The Cave of Time - Edward Packard

This was the first of a new genre of book, the game book, though it came out under the title 'Choose Your Own Adventure'. I remember getting this book and the next book in the series for Christmas one year and I was pretty much all over them, especially since I loved the adventure games that I had on my Dad's computer (this was back in the early 80s). The period in which it was released saw a change in the way that games were being played in that there was a gradual movement away from board games to computer consoles and roleplaying games. However not many people had computers in those days, but craved a form of adventure that roleplaying games could only give for a limited period, so thus appeared the game book.

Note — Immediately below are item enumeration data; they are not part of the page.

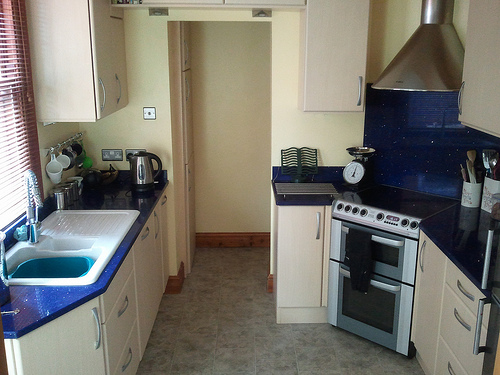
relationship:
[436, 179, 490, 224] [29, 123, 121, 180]
mugs on rod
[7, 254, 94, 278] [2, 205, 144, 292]
plastic bin on sink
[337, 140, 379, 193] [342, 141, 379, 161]
scale has dial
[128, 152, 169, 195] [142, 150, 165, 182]
pot has handle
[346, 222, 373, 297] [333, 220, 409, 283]
towel hanging from oven door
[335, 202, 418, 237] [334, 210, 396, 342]
dials for oven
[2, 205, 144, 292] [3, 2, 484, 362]
sink in kitchen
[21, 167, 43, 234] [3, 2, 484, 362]
faucet in kitchen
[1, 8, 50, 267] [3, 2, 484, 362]
window in kitchen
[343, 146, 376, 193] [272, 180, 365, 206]
scale on table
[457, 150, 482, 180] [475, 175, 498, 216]
utensils in container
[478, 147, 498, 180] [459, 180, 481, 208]
utensils in container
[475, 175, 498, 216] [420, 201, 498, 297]
container on counter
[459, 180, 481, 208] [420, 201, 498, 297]
container on counter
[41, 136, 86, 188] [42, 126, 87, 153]
cups hanging on rack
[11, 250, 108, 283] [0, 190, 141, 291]
bucket in sink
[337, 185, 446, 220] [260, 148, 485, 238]
stove in corner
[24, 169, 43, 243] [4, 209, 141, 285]
faucett over sink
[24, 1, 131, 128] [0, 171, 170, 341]
cabinets over counter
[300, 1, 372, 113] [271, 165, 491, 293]
cabinets over counter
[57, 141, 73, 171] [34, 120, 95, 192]
cup hangs from wall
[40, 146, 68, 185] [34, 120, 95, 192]
cup hangs from wall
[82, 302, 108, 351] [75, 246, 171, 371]
handle on cabinet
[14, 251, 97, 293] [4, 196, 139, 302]
tub in sink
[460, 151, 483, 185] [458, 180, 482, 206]
utensils in canister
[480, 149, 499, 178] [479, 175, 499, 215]
utensils in canister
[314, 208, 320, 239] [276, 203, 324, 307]
handle on cabinet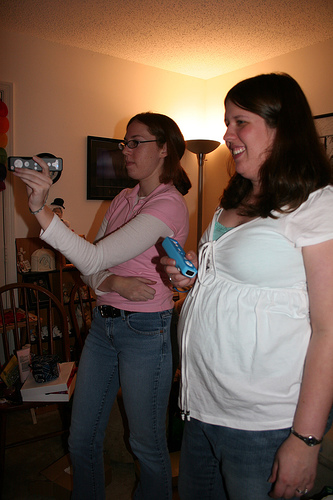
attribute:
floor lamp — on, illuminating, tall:
[182, 139, 220, 257]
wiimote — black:
[6, 156, 63, 173]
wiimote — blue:
[161, 237, 197, 279]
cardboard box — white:
[21, 361, 79, 403]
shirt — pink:
[95, 182, 189, 312]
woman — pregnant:
[160, 73, 332, 498]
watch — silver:
[288, 428, 323, 447]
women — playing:
[12, 72, 332, 499]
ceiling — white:
[0, 0, 332, 80]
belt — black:
[96, 304, 135, 319]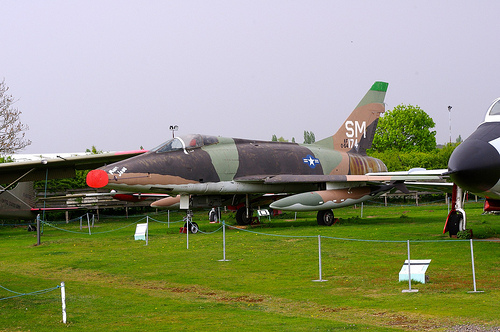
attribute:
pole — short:
[27, 205, 48, 248]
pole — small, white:
[463, 235, 480, 294]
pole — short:
[83, 210, 94, 235]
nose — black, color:
[438, 138, 498, 195]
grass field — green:
[298, 284, 400, 328]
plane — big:
[77, 76, 466, 244]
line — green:
[226, 220, 494, 250]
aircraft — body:
[61, 78, 456, 230]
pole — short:
[57, 279, 70, 326]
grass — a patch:
[21, 271, 86, 322]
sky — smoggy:
[11, 9, 483, 64]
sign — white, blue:
[133, 220, 148, 243]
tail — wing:
[308, 81, 388, 156]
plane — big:
[69, 38, 461, 243]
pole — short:
[456, 205, 485, 326]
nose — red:
[81, 165, 109, 191]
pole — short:
[358, 202, 364, 219]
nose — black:
[442, 140, 499, 192]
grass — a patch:
[299, 227, 376, 292]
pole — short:
[181, 219, 201, 247]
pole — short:
[452, 230, 484, 302]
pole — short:
[212, 217, 242, 267]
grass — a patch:
[129, 286, 173, 325]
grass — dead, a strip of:
[3, 216, 493, 330]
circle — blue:
[303, 153, 316, 169]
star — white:
[303, 149, 316, 165]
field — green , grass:
[3, 195, 499, 330]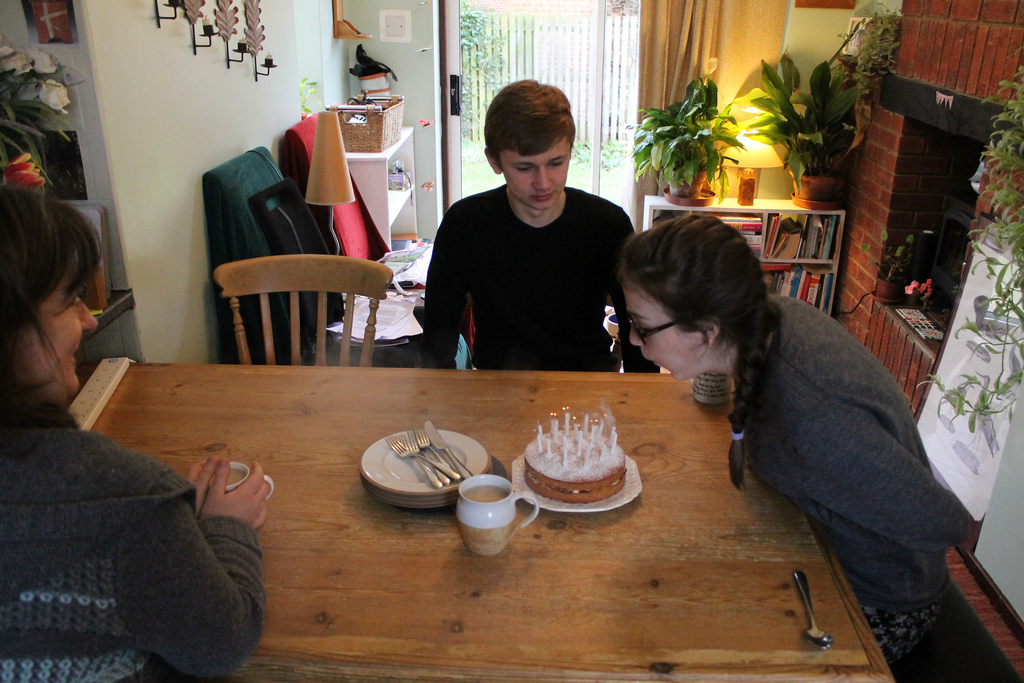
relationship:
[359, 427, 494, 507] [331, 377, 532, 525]
plates of plates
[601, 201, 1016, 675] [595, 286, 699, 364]
girl wearing glasses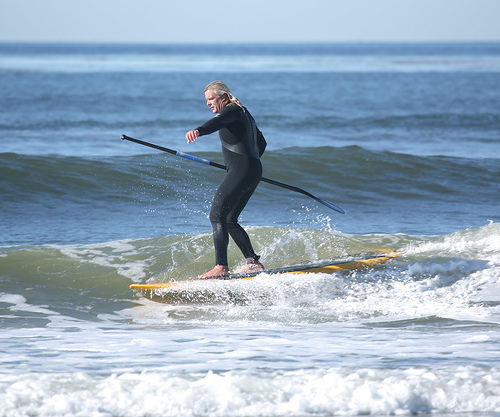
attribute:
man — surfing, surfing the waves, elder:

I note that Edward Packard came up with the idea while reading to his children. I suspect what happened was that his children, while enjoying the stories, wanted more involvement in the story itself, and as such I suspect he began to develop a way to allow them to chose their path through the story.

This is a very primitive version of the genre in that the description generally takes up the page and when you are given choices you turn to the relevant pages. Later we were to see the Fighting Fantasy gamebooks which used paragraphs instead of pages, and were generally a lot thicker with combat, dice rolling, and a character sheet. These books would begin to change the way stories were constructed, that is until computers became ubiquitous and people could now play adventure games in their own home.

The Cave of Time has you, the hero, and you are a very generic hero so that you could imagine yourself in his place, who while out on a hike discovers a cave, so you enter it and begin to explore it and discover that it will take you back and forward in time. There were numerous endings, and there was no actual correct ending, unlike Fighting Fantasy where the correct ending is the last paragraph in the book. However the endings that you arrive at are all dependant on the choices that you make during the story. One particular ending that I remember was the one where a UFO lands on a prairie and leaves behind a couple of humans, suggesting that this was how humanity first arrived on Earth. Personally if I was going down that route I would be a lot more sophisticated than that namely because I would have humanity as being the remnants of a colony established on Earth and then cut off from the rest of their society.

Later the first book in the series would be replaced by another book called the Abominable Snowman, and I am not really sure if I ever read that one. In fact I am very vague about which ones I actually read, though I did really enjoy this one and went out of my way to try and get as many of the others that were available. However there are over 120 of these books and I think I tapered off at around 20.